Update the records from the start through the line containing "country: Sri Lanka" by changing every "collector number" to "collection number" and leaving everything else as it is. Return only those lines.

- - - - -

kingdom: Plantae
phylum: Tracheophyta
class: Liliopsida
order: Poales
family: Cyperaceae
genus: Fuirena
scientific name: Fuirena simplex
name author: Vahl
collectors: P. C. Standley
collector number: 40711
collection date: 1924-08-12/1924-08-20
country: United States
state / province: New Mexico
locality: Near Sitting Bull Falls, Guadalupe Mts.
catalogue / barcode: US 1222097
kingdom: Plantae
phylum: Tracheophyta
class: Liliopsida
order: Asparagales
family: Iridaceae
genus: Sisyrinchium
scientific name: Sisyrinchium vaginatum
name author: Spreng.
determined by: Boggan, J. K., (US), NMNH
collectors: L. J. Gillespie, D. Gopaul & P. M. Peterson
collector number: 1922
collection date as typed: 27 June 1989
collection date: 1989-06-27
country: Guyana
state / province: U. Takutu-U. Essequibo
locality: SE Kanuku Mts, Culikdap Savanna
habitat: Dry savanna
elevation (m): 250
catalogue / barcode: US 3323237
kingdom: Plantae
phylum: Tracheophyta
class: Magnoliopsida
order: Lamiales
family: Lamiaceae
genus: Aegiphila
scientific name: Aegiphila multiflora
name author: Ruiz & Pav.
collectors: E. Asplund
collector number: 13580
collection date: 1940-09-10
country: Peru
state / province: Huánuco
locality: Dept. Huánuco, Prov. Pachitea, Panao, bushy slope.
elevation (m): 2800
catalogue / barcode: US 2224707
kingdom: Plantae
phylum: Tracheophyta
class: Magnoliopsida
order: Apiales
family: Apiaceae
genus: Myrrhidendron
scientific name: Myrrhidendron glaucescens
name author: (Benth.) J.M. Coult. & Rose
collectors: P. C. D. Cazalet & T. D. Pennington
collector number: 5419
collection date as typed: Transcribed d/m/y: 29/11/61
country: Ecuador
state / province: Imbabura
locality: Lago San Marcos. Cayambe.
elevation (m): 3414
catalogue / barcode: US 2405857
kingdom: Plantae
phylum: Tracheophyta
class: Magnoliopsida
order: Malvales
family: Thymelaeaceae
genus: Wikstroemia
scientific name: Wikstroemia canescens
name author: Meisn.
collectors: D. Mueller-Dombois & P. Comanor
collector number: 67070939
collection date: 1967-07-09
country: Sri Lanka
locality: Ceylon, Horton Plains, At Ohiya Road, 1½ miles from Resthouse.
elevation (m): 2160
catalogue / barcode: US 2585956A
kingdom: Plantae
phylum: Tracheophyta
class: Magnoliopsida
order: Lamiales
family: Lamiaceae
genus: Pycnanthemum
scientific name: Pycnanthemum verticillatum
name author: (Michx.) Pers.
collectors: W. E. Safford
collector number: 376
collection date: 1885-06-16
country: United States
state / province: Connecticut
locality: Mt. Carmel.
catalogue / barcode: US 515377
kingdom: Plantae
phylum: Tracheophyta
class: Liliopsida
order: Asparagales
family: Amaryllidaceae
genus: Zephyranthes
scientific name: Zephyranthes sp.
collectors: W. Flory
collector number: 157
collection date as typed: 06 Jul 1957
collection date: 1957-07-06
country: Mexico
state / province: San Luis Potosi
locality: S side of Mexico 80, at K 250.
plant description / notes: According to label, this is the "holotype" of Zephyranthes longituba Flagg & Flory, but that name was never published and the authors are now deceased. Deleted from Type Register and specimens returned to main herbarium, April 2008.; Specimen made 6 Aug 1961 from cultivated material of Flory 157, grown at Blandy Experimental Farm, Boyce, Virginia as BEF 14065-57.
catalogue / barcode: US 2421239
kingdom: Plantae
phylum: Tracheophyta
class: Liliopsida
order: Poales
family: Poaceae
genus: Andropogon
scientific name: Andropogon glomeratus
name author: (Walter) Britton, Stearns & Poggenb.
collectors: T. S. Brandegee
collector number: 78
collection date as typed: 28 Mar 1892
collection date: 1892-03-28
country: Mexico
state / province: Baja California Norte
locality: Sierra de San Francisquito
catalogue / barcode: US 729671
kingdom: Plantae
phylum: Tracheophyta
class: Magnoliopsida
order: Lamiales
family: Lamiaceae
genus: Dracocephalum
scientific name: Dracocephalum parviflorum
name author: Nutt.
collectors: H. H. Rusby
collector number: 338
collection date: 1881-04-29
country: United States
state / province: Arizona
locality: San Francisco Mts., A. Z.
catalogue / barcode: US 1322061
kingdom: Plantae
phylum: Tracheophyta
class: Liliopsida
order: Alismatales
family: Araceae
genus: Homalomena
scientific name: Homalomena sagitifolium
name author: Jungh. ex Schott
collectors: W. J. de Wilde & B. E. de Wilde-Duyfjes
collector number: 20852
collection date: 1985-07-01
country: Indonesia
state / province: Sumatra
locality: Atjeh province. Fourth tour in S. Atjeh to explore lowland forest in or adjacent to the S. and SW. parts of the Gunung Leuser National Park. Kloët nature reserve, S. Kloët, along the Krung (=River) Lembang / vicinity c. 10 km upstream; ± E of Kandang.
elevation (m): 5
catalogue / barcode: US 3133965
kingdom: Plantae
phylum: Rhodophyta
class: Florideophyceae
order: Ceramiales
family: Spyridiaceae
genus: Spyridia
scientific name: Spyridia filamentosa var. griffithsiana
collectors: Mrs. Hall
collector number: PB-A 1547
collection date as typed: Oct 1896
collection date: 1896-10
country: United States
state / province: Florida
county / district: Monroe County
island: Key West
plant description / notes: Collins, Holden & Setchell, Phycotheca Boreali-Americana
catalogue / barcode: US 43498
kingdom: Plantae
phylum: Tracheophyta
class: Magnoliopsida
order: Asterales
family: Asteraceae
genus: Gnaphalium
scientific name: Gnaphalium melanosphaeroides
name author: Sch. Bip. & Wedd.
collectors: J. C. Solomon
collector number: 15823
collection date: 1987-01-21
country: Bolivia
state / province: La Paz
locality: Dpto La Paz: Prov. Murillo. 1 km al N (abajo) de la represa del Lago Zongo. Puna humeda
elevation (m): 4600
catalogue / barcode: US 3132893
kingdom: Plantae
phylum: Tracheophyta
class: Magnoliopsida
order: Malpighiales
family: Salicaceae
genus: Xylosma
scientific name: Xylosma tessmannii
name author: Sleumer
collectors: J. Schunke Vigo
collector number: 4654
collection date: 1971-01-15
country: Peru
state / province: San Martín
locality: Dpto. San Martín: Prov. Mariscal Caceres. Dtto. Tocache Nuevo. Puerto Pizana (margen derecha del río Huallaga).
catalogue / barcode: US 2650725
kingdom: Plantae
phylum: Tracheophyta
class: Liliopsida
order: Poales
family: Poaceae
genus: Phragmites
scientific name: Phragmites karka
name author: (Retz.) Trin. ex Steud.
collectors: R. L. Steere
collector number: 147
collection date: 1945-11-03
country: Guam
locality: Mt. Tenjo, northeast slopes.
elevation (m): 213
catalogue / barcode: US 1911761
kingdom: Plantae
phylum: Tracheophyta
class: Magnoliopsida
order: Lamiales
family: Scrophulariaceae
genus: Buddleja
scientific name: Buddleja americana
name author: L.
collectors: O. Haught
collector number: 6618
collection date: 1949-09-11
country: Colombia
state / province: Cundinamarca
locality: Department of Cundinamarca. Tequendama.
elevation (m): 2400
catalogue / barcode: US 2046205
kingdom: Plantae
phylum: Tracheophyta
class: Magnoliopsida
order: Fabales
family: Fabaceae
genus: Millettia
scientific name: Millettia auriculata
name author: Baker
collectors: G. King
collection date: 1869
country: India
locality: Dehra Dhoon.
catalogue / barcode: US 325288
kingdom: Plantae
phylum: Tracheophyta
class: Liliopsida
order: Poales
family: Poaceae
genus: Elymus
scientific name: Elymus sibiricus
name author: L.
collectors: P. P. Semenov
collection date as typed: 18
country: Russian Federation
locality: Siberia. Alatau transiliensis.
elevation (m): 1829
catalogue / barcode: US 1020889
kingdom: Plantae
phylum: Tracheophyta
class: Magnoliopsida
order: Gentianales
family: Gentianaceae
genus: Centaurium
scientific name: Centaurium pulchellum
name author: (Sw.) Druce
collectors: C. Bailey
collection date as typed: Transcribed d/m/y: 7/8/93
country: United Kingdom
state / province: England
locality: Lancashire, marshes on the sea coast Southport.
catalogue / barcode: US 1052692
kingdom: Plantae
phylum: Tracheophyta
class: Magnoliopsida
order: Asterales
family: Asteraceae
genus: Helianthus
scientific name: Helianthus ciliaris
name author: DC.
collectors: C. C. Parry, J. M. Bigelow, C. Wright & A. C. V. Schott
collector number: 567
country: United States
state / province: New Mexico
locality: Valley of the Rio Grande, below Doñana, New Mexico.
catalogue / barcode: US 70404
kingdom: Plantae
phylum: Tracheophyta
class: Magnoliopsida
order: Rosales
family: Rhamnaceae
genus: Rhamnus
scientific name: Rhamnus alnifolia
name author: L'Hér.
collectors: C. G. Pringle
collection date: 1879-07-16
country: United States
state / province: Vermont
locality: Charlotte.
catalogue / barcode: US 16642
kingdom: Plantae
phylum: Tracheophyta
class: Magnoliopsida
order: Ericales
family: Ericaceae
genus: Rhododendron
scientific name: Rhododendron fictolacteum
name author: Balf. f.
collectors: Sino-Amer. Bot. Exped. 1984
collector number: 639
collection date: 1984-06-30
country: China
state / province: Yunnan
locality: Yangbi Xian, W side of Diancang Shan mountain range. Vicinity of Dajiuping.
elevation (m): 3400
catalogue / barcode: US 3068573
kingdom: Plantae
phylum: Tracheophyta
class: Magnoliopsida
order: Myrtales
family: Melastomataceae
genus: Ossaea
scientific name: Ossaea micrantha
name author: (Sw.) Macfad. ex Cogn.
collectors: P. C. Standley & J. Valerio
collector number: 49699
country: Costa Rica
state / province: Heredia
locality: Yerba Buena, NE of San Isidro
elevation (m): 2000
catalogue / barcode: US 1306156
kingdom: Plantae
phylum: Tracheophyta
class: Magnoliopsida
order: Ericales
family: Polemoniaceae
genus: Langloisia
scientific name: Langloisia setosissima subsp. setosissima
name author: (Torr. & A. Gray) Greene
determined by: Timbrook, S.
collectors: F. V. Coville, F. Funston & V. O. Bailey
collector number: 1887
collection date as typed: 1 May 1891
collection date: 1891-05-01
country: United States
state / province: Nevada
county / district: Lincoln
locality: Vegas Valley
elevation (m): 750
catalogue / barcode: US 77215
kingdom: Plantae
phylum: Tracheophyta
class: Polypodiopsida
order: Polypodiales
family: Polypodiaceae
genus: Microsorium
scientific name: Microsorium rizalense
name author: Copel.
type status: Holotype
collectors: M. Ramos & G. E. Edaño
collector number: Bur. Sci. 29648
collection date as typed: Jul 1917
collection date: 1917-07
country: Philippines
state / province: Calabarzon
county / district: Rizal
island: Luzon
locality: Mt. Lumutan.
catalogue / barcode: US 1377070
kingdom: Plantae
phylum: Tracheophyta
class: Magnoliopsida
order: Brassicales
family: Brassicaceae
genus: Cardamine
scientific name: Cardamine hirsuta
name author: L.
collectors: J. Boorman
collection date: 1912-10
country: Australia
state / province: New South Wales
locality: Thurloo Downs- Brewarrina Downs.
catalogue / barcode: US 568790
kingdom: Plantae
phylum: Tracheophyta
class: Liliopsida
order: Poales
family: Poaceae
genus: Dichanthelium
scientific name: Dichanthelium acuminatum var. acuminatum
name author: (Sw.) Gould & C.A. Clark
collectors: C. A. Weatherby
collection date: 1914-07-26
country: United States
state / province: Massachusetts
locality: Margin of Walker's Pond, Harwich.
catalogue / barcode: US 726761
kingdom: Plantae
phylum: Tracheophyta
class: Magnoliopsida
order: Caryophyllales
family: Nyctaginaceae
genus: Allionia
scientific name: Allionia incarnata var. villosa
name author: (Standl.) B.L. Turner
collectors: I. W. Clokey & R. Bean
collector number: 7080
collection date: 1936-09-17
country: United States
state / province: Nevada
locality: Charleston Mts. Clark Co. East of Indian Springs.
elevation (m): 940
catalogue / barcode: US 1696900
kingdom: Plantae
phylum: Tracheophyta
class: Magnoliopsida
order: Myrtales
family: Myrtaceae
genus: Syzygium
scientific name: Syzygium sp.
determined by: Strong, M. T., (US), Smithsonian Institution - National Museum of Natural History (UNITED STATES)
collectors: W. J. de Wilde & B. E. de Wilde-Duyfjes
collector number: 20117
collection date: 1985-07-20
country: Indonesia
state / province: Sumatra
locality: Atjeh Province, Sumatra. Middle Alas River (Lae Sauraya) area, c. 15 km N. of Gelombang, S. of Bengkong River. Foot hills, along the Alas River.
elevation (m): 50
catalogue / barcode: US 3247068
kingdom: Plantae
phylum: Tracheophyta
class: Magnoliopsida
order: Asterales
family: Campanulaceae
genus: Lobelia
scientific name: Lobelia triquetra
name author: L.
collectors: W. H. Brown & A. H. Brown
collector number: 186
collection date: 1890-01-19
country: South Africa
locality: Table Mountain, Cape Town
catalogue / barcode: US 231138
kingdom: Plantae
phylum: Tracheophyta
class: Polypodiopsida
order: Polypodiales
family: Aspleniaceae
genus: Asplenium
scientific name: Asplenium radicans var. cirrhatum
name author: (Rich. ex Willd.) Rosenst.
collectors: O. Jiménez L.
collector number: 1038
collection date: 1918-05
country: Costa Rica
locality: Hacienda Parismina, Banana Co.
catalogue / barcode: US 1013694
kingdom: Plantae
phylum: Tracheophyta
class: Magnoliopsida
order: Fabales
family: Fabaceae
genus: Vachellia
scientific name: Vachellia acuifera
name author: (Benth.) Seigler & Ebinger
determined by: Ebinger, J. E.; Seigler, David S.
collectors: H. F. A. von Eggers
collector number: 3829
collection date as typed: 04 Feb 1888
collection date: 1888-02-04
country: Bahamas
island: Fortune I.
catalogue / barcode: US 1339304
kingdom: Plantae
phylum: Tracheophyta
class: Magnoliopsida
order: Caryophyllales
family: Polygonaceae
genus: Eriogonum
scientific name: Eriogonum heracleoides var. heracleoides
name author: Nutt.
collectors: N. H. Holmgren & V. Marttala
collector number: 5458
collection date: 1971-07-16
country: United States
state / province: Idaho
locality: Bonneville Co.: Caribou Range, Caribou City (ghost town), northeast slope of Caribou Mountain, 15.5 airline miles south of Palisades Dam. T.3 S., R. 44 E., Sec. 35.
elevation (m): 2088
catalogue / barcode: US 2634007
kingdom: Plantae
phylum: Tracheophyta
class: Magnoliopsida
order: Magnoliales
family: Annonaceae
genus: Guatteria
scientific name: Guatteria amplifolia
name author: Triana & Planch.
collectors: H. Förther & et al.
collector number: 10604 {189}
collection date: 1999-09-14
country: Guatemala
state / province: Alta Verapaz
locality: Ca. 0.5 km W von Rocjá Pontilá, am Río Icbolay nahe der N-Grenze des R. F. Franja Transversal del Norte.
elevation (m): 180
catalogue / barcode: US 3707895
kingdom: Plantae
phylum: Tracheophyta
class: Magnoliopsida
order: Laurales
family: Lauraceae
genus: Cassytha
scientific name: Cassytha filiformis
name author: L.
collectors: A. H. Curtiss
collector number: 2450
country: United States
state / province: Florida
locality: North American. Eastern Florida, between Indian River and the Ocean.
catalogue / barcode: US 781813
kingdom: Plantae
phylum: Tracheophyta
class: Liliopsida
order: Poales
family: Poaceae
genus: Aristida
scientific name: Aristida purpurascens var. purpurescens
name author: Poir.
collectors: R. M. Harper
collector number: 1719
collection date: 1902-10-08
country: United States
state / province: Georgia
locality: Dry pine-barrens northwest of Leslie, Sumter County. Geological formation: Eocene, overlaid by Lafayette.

- - - - -

■ THE RESULT
kingdom: Plantae
phylum: Tracheophyta
class: Liliopsida
order: Poales
family: Cyperaceae
genus: Fuirena
scientific name: Fuirena simplex
name author: Vahl
collectors: P. C. Standley
collection number: 40711
collection date: 1924-08-12/1924-08-20
country: United States
state / province: New Mexico
locality: Near Sitting Bull Falls, Guadalupe Mts.
catalogue / barcode: US 1222097
kingdom: Plantae
phylum: Tracheophyta
class: Liliopsida
order: Asparagales
family: Iridaceae
genus: Sisyrinchium
scientific name: Sisyrinchium vaginatum
name author: Spreng.
determined by: Boggan, J. K., (US), NMNH
collectors: L. J. Gillespie, D. Gopaul & P. M. Peterson
collection number: 1922
collection date as typed: 27 June 1989
collection date: 1989-06-27
country: Guyana
state / province: U. Takutu-U. Essequibo
locality: SE Kanuku Mts, Culikdap Savanna
habitat: Dry savanna
elevation (m): 250
catalogue / barcode: US 3323237
kingdom: Plantae
phylum: Tracheophyta
class: Magnoliopsida
order: Lamiales
family: Lamiaceae
genus: Aegiphila
scientific name: Aegiphila multiflora
name author: Ruiz & Pav.
collectors: E. Asplund
collection number: 13580
collection date: 1940-09-10
country: Peru
state / province: Huánuco
locality: Dept. Huánuco, Prov. Pachitea, Panao, bushy slope.
elevation (m): 2800
catalogue / barcode: US 2224707
kingdom: Plantae
phylum: Tracheophyta
class: Magnoliopsida
order: Apiales
family: Apiaceae
genus: Myrrhidendron
scientific name: Myrrhidendron glaucescens
name author: (Benth.) J.M. Coult. & Rose
collectors: P. C. D. Cazalet & T. D. Pennington
collection number: 5419
collection date as typed: Transcribed d/m/y: 29/11/61
country: Ecuador
state / province: Imbabura
locality: Lago San Marcos. Cayambe.
elevation (m): 3414
catalogue / barcode: US 2405857
kingdom: Plantae
phylum: Tracheophyta
class: Magnoliopsida
order: Malvales
family: Thymelaeaceae
genus: Wikstroemia
scientific name: Wikstroemia canescens
name author: Meisn.
collectors: D. Mueller-Dombois & P. Comanor
collection number: 67070939
collection date: 1967-07-09
country: Sri Lanka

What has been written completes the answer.